### Extract provided:
* * *

Re. 1: undisclosed
Re. 2: null
Re. 3: not applicable
Re. 4: not applicable

We do not use external blacklists to filter spam.

We use own method, with a ham/spam ratio of 98/02. Spam is not delivered: we 
reject it upfront. Our business clients are very happy.

No, we are not protonmail. Protonmail delivers spam that we would have rejected 
upfront.

Sent from ProtonMail Mobile

On Tue, Aug 15, 2017 at 12:00 AM, Shivram Krishnan <rorryk...@gmail.com> wrote:

> Hi,
>
> I am a graduate student at the University of Southern California and am 
> currently researching on the impact of false positives in blacklists. I am 
> aware that spamassassin uses blacklists in its rule based system to stop spam 
> messages. But since it is a rule based system, even if there are false 
> positives in blacklists, there may be other rules which can influence 
> spamassassin to mark it correctly. There are several other blacklists which 
> are used to stop different attacks (eg phishing, DDoS, malware hosting etc). 
> I was wondering if operators in general use external blacklists(uribl, 
> spamhaus, spamcop etc) in the form of rule based system (like spamassassin)

* * *

### Data records:

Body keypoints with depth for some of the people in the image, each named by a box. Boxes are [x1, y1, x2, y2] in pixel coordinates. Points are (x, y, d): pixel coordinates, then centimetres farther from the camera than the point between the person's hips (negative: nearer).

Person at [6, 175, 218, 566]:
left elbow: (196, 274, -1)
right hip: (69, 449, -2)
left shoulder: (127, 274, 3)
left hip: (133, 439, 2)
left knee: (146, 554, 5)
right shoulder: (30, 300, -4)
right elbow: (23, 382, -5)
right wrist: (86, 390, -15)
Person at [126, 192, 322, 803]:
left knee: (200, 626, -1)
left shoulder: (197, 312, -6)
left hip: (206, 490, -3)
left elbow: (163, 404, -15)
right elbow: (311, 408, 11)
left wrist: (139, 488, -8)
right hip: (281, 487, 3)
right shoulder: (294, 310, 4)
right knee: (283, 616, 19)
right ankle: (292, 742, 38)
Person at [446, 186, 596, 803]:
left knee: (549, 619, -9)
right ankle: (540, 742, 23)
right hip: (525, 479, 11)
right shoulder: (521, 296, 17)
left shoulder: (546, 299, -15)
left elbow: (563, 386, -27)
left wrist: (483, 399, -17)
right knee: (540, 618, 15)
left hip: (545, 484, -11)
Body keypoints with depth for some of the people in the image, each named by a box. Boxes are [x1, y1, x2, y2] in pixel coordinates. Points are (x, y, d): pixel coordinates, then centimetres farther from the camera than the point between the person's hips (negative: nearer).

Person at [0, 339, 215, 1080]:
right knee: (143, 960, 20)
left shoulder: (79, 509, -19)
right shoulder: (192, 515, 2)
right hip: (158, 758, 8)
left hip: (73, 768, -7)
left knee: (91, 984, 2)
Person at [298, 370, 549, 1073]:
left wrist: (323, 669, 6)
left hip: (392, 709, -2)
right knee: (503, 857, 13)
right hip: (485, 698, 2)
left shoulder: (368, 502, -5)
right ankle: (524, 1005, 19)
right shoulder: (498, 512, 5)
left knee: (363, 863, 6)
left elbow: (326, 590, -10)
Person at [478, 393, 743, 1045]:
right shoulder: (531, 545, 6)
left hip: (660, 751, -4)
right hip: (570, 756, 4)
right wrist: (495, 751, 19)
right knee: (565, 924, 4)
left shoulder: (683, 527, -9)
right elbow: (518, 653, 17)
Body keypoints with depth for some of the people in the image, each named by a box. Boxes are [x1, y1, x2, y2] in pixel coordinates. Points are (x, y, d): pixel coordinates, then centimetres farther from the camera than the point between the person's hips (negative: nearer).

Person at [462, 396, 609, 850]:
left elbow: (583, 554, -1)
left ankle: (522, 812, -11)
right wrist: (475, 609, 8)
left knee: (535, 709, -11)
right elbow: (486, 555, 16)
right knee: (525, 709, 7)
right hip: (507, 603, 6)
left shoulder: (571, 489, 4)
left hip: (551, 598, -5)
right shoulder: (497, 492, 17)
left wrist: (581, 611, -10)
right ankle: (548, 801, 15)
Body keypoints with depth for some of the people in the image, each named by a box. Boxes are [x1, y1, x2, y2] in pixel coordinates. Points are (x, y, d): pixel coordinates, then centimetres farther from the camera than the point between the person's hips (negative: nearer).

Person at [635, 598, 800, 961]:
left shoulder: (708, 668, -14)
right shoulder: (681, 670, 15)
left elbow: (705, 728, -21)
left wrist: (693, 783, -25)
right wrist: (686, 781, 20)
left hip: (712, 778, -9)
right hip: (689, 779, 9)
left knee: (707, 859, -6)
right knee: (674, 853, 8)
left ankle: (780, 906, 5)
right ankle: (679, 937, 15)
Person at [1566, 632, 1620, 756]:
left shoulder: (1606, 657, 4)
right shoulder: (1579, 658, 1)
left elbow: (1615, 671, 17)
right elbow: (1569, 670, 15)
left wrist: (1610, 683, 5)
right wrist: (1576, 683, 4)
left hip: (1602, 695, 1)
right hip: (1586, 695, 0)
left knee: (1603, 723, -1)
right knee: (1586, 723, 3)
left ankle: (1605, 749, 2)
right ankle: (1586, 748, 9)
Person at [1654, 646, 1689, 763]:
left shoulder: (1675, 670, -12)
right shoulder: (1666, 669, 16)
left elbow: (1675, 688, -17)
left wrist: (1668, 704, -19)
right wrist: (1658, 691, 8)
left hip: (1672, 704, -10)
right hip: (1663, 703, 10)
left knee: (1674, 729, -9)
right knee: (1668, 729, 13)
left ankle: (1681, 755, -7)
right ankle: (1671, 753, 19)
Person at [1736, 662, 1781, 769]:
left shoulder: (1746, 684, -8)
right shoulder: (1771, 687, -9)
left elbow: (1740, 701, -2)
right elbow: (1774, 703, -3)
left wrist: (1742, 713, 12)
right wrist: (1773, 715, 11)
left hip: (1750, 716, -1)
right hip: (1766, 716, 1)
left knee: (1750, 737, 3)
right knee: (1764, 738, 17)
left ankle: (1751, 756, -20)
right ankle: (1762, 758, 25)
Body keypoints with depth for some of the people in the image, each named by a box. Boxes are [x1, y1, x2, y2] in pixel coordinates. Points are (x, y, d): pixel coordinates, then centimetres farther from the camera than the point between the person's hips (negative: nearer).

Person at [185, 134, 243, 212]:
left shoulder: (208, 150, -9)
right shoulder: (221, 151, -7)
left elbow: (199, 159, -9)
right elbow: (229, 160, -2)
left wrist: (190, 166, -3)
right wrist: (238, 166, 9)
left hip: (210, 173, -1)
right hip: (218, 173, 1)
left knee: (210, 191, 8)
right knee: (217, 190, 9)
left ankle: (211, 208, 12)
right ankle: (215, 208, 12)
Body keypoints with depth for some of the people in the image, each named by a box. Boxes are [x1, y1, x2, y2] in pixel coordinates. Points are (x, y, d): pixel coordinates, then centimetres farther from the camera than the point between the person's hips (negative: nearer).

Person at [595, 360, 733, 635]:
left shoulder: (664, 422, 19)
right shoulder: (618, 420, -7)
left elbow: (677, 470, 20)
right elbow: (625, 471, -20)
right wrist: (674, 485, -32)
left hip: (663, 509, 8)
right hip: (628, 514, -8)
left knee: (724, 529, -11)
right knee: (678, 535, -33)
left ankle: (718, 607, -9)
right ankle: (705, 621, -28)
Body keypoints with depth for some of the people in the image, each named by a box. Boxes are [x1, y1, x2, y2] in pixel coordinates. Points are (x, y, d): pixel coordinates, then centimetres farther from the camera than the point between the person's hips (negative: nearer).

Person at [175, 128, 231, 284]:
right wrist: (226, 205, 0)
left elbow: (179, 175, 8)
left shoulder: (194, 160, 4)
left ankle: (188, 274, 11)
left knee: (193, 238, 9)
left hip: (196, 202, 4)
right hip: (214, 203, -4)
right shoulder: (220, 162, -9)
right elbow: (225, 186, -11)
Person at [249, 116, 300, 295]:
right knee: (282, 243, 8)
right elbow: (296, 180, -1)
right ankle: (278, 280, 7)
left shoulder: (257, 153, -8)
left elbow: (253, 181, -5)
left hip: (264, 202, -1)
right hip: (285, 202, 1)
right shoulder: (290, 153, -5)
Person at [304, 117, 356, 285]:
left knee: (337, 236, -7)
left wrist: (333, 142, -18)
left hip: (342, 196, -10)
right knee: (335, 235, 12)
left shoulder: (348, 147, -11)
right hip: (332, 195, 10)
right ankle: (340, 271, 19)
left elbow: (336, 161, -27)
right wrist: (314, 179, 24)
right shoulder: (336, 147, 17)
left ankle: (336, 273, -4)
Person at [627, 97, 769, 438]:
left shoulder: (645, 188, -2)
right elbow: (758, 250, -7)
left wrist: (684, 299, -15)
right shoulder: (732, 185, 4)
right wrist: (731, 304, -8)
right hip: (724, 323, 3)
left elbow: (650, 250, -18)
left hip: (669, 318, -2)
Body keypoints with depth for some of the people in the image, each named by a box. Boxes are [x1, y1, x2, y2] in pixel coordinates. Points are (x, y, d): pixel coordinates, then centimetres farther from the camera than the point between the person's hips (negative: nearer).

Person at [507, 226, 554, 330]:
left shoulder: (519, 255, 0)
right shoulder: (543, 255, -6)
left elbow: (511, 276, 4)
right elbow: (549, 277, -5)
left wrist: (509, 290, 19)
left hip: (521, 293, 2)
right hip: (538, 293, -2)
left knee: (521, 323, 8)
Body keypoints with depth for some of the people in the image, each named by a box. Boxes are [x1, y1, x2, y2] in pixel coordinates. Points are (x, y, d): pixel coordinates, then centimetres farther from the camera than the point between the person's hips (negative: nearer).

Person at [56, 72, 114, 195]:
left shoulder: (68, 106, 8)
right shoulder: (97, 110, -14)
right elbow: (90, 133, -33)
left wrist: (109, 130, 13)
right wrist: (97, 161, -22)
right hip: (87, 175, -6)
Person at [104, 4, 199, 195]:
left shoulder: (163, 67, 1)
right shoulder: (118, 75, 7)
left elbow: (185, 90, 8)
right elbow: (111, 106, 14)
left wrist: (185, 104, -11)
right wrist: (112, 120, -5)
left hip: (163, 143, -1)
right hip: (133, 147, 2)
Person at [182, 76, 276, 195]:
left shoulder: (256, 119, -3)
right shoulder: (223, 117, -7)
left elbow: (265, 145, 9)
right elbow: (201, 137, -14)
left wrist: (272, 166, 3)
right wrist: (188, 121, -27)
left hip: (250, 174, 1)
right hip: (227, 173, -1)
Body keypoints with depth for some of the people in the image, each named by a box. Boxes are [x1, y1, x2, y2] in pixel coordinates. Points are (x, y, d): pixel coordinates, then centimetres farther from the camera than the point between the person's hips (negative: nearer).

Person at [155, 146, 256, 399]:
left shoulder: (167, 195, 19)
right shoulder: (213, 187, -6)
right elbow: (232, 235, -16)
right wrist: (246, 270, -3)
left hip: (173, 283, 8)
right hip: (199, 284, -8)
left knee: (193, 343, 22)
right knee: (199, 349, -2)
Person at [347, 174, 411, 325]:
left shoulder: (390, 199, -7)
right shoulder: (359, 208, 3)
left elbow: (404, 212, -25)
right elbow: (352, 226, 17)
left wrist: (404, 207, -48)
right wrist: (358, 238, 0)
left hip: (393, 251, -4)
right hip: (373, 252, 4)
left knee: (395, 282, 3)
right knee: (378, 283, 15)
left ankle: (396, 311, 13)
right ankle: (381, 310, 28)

* * *

### Work to be completed:
Write out the email about spam filtering from "We do not use" to "are very happy.". The entries are separate material, apart from the email about spam filtering.

### Solved problem:
We do not use external blacklists to filter spam.

We use own method, with a ham/spam ratio of 98/02. Spam is not delivered: we 
reject it upfront. Our business clients are very happy.